At least four deaths have now been attributed to the outbreak which affected more than 5000 people, put 44 in hospital and led to a major Government-ordered public inquiry.
Keith Sparksman agrees with the coroner's view that his mother, who had been otherwise healthy until she became ill, lived with a "false sense of security" generated by the serviced-apartment and monitored environment in which she lived a short distance from the Havelock North village centre, and did not seek medical help because of that.
He said his mother, born and bred in Hastings, was "independent", having only a short while previously sold her home and moved to the lifecare centre. She'd lived in Hastings as a widow for 15 years after the passing of her husband, and had only recently stopped driving after more than 50 years with a licence.
Keith Sparksman said his mother probably had a right to assume she would be looked after.
His sister has been reported as a saying the complex was in lockdown in the belief there had been a norovirus outbreak, and it may have been different had staff been aware of the water contamination.
A caregiver had visited Jean Sparksman after she was reported by another resident to be unwell three days before her death.

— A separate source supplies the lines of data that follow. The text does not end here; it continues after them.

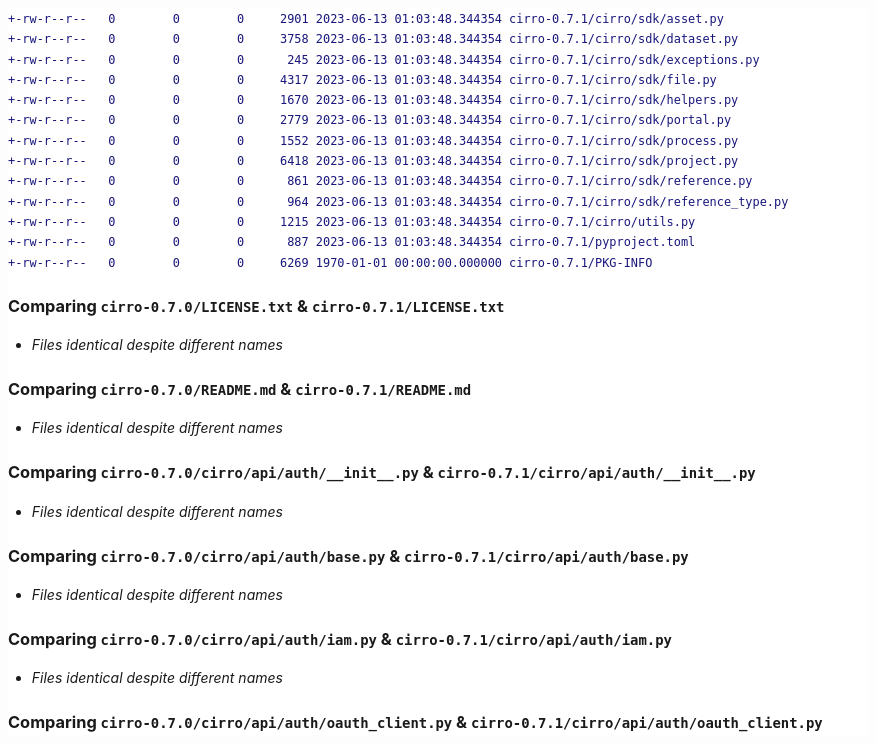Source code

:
 ```diff
+-rw-r--r--   0        0        0     2901 2023-06-13 01:03:48.344354 cirro-0.7.1/cirro/sdk/asset.py
+-rw-r--r--   0        0        0     3758 2023-06-13 01:03:48.344354 cirro-0.7.1/cirro/sdk/dataset.py
+-rw-r--r--   0        0        0      245 2023-06-13 01:03:48.344354 cirro-0.7.1/cirro/sdk/exceptions.py
+-rw-r--r--   0        0        0     4317 2023-06-13 01:03:48.344354 cirro-0.7.1/cirro/sdk/file.py
+-rw-r--r--   0        0        0     1670 2023-06-13 01:03:48.344354 cirro-0.7.1/cirro/sdk/helpers.py
+-rw-r--r--   0        0        0     2779 2023-06-13 01:03:48.344354 cirro-0.7.1/cirro/sdk/portal.py
+-rw-r--r--   0        0        0     1552 2023-06-13 01:03:48.344354 cirro-0.7.1/cirro/sdk/process.py
+-rw-r--r--   0        0        0     6418 2023-06-13 01:03:48.344354 cirro-0.7.1/cirro/sdk/project.py
+-rw-r--r--   0        0        0      861 2023-06-13 01:03:48.344354 cirro-0.7.1/cirro/sdk/reference.py
+-rw-r--r--   0        0        0      964 2023-06-13 01:03:48.344354 cirro-0.7.1/cirro/sdk/reference_type.py
+-rw-r--r--   0        0        0     1215 2023-06-13 01:03:48.344354 cirro-0.7.1/cirro/utils.py
+-rw-r--r--   0        0        0      887 2023-06-13 01:03:48.344354 cirro-0.7.1/pyproject.toml
+-rw-r--r--   0        0        0     6269 1970-01-01 00:00:00.000000 cirro-0.7.1/PKG-INFO
```

### Comparing `cirro-0.7.0/LICENSE.txt` & `cirro-0.7.1/LICENSE.txt`

 * *Files identical despite different names*

### Comparing `cirro-0.7.0/README.md` & `cirro-0.7.1/README.md`

 * *Files identical despite different names*

### Comparing `cirro-0.7.0/cirro/api/auth/__init__.py` & `cirro-0.7.1/cirro/api/auth/__init__.py`

 * *Files identical despite different names*

### Comparing `cirro-0.7.0/cirro/api/auth/base.py` & `cirro-0.7.1/cirro/api/auth/base.py`

 * *Files identical despite different names*

### Comparing `cirro-0.7.0/cirro/api/auth/iam.py` & `cirro-0.7.1/cirro/api/auth/iam.py`

 * *Files identical despite different names*

### Comparing `cirro-0.7.0/cirro/api/auth/oauth_client.py` & `cirro-0.7.1/cirro/api/auth/oauth_client.py`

Because of her symptoms she was given a glass of rehydration fluid and encouraged to maintain a high fluid intake.
There were "no other obvious" concerns when she was visited about 2am on August 13, but she was found dead in the apartment about 5.45am.
The coroner did not blame staff, saying that while a GP believed Jean Sparksman should been seen by a health professional on August 12, when she was not improving, she "managed all aspects of her own health" and there was no responsibility on the caregivers to refer her to primary health care.